Havia uma gata mãe e ela tinha um pequeno filho — um gatinho, a quem chamou Fofinho.
Viviam numa clareira da floresta numa casinha perto do guarda florestal. O gatinho tinha uma infância feliz, a mãe amava-o, apanhava ratinhos para ele todos os dias e brincava às escondidas com ele.
O guarda florestal, à noite, sentava-o no seu colo e acariciava o seu pelo macio durante muito tempo, e o Fofinho ronronava de prazer.
À volta da casa havia muitas coisas interessantes, o gatinho gostava de explorar tudo, metia-se em buracos debaixo de tocos, brincava com folhas caídas, aquecia-se aos raios de sol, deitado no degrau da porta.
Uma manhã cedo, o gatinho acordou ao lado da mãe e contou-lhe que tinha tido um sonho interessante. Parecia que tinha muitos amigos, brincavam e divertiam-se juntos.
O pequeno Fofinho ficou triste, percebendo que tinha sido apenas um sonho. Decidiu que definitivamente procuraria amigos para si, pois viver sozinho era muito aborrecido.
Quando a gata mãe saiu para caçar novamente, o gatinho saiu discretamente de casa e seguiu pela trilha em direção aos arbustos da floresta.
Depois de passar por eles, o corajoso Fofinho encontrou-se numa pequena clareira, através da qual corria um riacho. Aproximando-se, viu peixes na água e tentou falar com eles, mas todos ficaram em silêncio.
Depois de atravessar o riacho, o gatinho continuou o seu caminho. Depois de andar um pouco mais, quase colidiu nariz com nariz com um lobo. Fofinho falou com o lobo, mas este apenas mostrou os dentes e tentou apanhar o gatinho, o pequeno conseguiu escapar do predador cinzento.
Depois de passar pelos arbustos, o gatinho encontrou uma bela raposa vermelha e ofereceu-lhe a sua amizade, ao que a raposinha sorriu e lambeu os lábios. Começou a aproximar-se lentamente de Fofinho, querendo apanhá-lo e comê-lo com astúcia. Mas o pequeno viajante conseguiu trepar a uma árvore alta, o gatinho ficou nela até a raposa se cansar de o vigiar.
Depois que a raposa se foi, o gatinho desceu da árvore e já queria regressar a casa, pois percebeu que não conseguiria encontrar amigos.
Mas de repente ouviu vozes alegres e dirigiu-se para o lado de onde vinham.

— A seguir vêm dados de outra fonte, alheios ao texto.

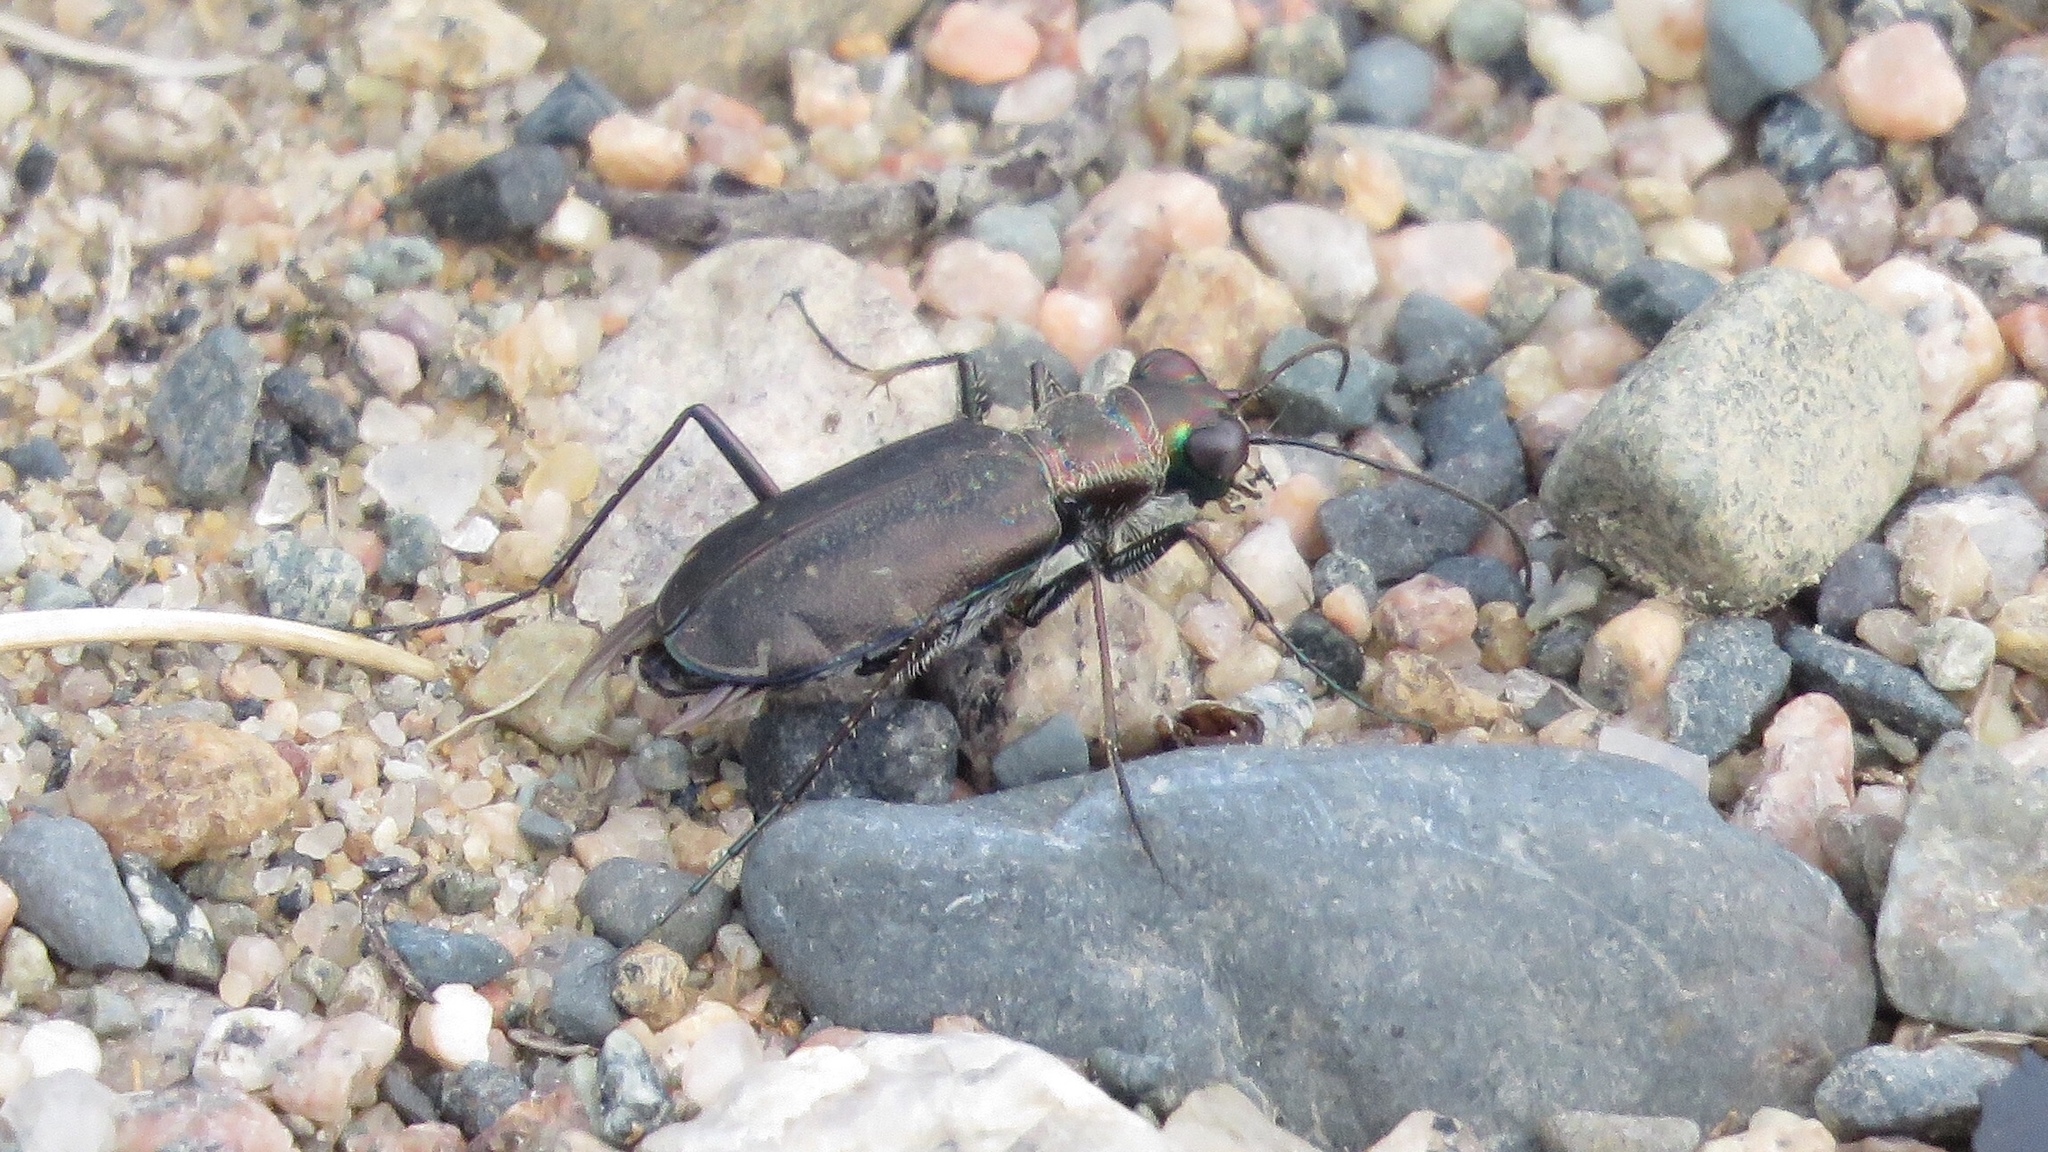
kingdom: Animalia
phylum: Arthropoda
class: Insecta
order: Coleoptera
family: Carabidae
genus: Cicindela
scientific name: Cicindela punctulata
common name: Punctured tiger beetle
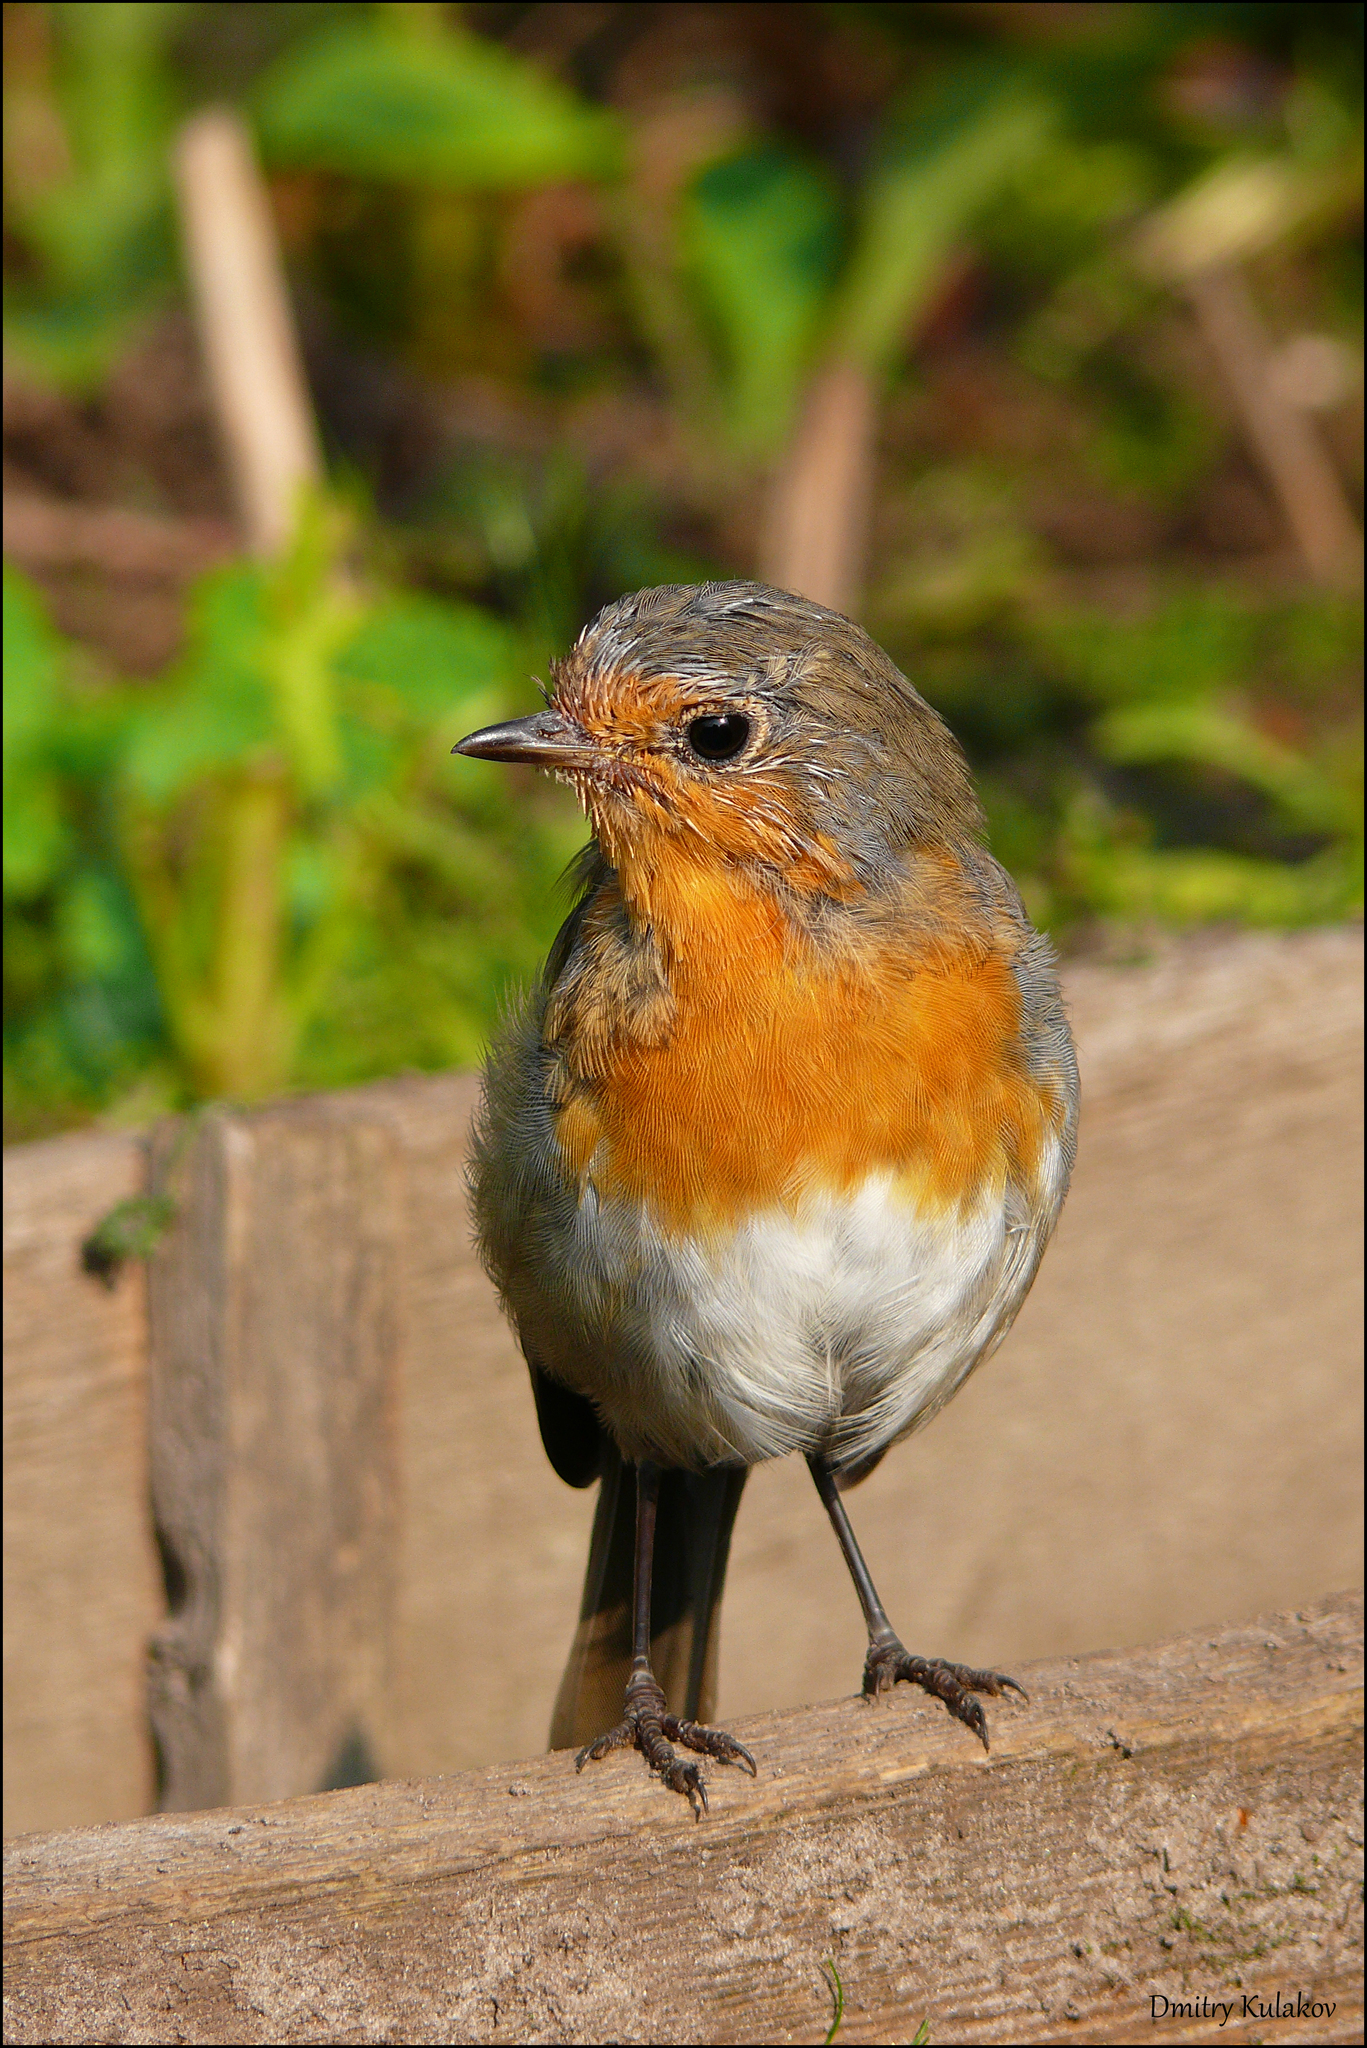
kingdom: Animalia
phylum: Chordata
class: Aves
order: Passeriformes
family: Muscicapidae
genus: Erithacus
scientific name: Erithacus rubecula
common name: European robin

Na clareira onde o gatinho já tinha estado, brincavam pequenos coelhinhos, e acima deles, nas árvores, saltavam pequenos esquilos, e até pequenos ouriços estavam ali. Estavam a brincar a um jogo divertido de apanhada.
O gatinho cumprimentou educadamente todos e pediu para se juntar ao jogo. Os pequenos animais da floresta rodearam Fofinho e observavam-no com interesse. O gatinho explicou-lhes que vivia na casinha do guarda florestal, mas ficava sozinho lá sem amigos. E então os esquilos, coelhinhos e ouriços ofereceram-lhe a sua amizade. Fofinho aceitou alegremente esta proposta.
Os pequeninos brincaram quase o dia todo e não notaram no jogo que o sol já estava a desaparecer, a noite estava a chegar. Então os esquilos ofereceram-se para acompanhar o gatinho a casa e prometeram que viriam visitá-lo todos os dias para brincar. Os coelhinhos também pediram para ir visitar Fofinho, ao que Fofinho ficou muito feliz.
O gatinho regressou a casa, a gata mãe ficou muito contente, estava preocupada, pois havia muitos perigos na floresta à espreita dos pequeninos. Mas o gatinho tranquilizou-a e contou-lhe sobre a sua viagem e que tinha feito muitos amigos. A gata mãe ficou feliz pelo seu filho.
Fofinho era agora visitado todos os dias pelos seus amigos, às vezes um de cada vez, às vezes todos juntos. Sempre encontravam algo para fazer, pois com amigos é sempre mais divertido.